GA-Gov: A new poll from the Republican firm Insider Advantage for Fox 5 Atlanta gives Gov. Brian Kemp a 41-22 lead over his newly-announced foe in next year's GOP primary, former Sen. David Perdue, with former state Rep. Vernon Jones in third with 11%. That finding doesn't square at all, though, with Fox 5’s own headline, which reads, “Dead Heat between Kemp, Perdue due to Trump endorsement.” The Atlanta Journal-Constitution likewise trumpeted, “Brian Kemp and David Perdue neck-and-neck in early poll.” Twitter, of course, followed suit. So what gives?
It turns out that the local Fox station was touting a question it shouldn't have touted. As in any normal poll, Insider Advantage asked respondents how they'd vote in the primary, yielding that 19-point Kemp lead. It then followed up by asking, “As you may have heard, President Trump is planning to endorse David Perdue in the Republican Primary for Governor. Knowing this information, how would you vote?”
When presented with this news, Kemp sinks into a 34-34 tie with Perdue, while Jones ticks down slightly to 10%. And sure enough, Trump went ahead and endorsed Perdue's nascent campaign on Tuesday over Kemp whose rejection of the Big Lie single handedly turned the governor from Trump favorite to outcast.
It’s absolutely fine for pollsters to ask questions like this, which are known as informed ballot tests, as long as they do so after they ask about the horserace without any prompting. And this finding does indeed tell us that Perdue could benefit mightily in the primary by making sure no one forgets he’s Trump’s chosen candidate.
What’s not okay, though, is for media organizations to treat the results of the second question as though it represents the true results of the poll. As Inside Elections’ Jacob Rubashkin writes, “Trump has already endorsed Perdue, yes, but that hasn't made the race a dead heat. Kemp begins with a 19-point lead.” He adds, “That's the reflection of reality. Everything else in the poll is simulated and far less notable.”

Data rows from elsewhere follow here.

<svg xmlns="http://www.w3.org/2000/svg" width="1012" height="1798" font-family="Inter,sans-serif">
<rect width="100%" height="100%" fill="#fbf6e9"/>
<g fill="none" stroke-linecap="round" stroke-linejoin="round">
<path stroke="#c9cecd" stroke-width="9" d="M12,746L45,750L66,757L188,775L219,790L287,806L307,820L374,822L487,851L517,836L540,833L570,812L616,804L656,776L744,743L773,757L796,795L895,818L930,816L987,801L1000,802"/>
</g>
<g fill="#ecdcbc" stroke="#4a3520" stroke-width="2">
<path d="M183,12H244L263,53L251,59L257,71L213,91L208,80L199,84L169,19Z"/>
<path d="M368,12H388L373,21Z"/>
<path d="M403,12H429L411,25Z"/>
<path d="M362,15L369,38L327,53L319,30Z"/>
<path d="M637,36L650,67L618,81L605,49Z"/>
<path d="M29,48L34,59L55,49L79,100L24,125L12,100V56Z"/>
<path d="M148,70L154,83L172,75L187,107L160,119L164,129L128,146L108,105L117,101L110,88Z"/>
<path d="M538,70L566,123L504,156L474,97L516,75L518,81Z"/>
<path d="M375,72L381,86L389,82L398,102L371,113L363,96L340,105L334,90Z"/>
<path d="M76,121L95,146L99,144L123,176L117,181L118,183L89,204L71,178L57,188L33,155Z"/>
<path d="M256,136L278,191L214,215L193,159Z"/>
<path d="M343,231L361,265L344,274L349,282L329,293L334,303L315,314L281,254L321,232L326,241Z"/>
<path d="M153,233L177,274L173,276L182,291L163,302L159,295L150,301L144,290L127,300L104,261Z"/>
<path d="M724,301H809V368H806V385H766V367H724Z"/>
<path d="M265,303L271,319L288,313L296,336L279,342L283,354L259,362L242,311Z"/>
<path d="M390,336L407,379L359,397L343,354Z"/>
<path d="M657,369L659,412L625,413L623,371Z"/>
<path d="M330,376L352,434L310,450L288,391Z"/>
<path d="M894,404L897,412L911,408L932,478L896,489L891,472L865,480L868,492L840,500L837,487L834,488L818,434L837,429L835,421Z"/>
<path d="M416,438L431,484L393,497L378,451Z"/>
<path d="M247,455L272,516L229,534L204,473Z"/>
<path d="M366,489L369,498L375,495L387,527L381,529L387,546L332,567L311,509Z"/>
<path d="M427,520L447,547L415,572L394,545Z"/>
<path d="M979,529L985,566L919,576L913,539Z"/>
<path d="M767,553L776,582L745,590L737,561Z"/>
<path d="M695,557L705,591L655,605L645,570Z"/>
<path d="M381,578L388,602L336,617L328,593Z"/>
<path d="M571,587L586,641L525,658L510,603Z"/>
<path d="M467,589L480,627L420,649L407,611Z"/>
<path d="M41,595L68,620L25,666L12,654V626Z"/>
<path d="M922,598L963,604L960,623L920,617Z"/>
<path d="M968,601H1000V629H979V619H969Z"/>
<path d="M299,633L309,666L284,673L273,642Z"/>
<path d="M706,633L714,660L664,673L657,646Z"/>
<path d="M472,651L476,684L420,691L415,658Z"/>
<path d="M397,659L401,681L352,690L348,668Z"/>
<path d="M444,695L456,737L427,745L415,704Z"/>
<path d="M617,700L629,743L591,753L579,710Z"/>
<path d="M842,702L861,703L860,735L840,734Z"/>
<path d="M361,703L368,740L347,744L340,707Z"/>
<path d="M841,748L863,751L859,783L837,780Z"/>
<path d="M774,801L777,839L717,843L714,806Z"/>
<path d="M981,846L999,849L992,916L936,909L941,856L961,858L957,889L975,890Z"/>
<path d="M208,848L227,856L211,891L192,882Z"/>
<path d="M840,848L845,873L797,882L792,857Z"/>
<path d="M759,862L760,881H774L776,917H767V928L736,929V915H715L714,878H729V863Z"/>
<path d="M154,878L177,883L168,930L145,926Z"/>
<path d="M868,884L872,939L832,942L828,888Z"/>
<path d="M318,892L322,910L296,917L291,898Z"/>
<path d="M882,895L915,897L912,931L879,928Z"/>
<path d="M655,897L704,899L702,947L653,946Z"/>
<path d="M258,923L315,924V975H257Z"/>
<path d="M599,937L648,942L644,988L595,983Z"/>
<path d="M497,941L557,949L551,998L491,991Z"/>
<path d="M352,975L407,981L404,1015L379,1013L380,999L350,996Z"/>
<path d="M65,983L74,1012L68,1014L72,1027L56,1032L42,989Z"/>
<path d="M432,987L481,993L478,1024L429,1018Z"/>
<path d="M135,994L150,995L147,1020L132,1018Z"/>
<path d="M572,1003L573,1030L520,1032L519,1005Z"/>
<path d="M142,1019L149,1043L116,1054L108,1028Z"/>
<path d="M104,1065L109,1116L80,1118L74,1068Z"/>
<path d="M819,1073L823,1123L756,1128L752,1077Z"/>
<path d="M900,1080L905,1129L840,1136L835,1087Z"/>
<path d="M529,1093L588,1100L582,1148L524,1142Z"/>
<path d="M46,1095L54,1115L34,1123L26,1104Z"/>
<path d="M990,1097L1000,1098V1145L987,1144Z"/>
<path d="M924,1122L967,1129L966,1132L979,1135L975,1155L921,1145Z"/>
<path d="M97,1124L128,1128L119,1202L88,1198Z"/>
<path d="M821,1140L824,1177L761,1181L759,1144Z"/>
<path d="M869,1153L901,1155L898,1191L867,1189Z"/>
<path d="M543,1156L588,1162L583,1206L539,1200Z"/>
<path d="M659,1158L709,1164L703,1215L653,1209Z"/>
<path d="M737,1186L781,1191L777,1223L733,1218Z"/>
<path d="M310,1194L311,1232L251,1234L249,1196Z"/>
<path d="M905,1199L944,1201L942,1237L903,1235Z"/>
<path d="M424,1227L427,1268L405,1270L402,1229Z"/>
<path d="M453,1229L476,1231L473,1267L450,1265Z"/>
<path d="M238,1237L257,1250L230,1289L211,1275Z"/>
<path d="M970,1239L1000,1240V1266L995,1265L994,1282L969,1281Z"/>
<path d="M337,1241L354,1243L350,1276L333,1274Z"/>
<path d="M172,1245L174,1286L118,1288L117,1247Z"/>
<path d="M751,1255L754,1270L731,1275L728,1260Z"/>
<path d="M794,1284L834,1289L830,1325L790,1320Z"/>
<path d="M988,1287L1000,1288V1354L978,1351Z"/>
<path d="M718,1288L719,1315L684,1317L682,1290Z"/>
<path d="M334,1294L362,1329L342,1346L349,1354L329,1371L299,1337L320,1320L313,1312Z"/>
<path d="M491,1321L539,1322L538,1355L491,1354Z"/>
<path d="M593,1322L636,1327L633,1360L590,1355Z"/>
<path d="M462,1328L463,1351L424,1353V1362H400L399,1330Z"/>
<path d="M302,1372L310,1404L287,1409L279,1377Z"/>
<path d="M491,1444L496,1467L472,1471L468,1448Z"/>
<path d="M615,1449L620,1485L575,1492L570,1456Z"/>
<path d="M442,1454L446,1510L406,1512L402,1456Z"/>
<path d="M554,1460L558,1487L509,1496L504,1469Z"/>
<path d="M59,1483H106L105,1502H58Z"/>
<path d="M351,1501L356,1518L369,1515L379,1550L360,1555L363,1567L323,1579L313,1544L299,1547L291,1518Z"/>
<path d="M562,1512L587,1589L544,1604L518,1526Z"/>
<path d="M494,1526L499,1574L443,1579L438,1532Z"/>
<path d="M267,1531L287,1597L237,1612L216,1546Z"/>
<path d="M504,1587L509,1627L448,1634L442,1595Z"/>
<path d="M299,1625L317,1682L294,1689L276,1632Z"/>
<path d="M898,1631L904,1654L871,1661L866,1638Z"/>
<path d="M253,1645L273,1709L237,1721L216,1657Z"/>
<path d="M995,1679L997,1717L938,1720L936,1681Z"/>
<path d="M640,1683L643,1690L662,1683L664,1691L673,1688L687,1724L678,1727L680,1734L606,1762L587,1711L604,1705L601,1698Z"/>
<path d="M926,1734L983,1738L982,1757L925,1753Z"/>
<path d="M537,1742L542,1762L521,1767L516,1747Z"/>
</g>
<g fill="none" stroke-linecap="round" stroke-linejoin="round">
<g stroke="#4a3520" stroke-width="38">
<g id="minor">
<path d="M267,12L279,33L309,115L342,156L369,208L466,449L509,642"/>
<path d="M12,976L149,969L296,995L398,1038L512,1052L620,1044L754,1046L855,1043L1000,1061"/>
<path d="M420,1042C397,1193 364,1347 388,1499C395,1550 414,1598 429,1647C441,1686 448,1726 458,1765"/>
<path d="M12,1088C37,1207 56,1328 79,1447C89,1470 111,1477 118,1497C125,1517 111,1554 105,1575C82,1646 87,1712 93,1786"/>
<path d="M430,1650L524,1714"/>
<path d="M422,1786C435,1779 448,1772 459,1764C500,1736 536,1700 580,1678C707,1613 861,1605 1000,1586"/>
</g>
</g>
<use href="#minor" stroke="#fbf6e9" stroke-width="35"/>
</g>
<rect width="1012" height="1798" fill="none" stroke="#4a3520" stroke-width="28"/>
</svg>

It's simulated because Perdue has yet to actually communicate Trump's endorsement to primary voters, something that's much more time-consuming and expensive to do compared with a pollster simply sharing that information with a few hundred respondents in a survey.
It’s quite possible, of course, that whatever lead Kemp starts with will collapse by May's primary after Perdue and his forces have had half a year to play up Trump's preference for the challenger every chance they get, but that doesn’t mean we can treat the informed ballot question as the true state of the race. Kemp himself will not lack for resources, and he’ll have the chance to spread his own narrative about Perdue, who lost re-election in a January runoff that helped cost Team Red the Senate.
There’s no way to know if the governor’s messaging will sink in, of course, but Kemp will at least have a chance to convince voters that the race is something other than just a fight between the Trump-endorsed Perdue and himself. After all, plenty of candidates Trump has backed have nonetheless gone down to defeat—and that's something reporters and analysts alike shouldn't lose sight of.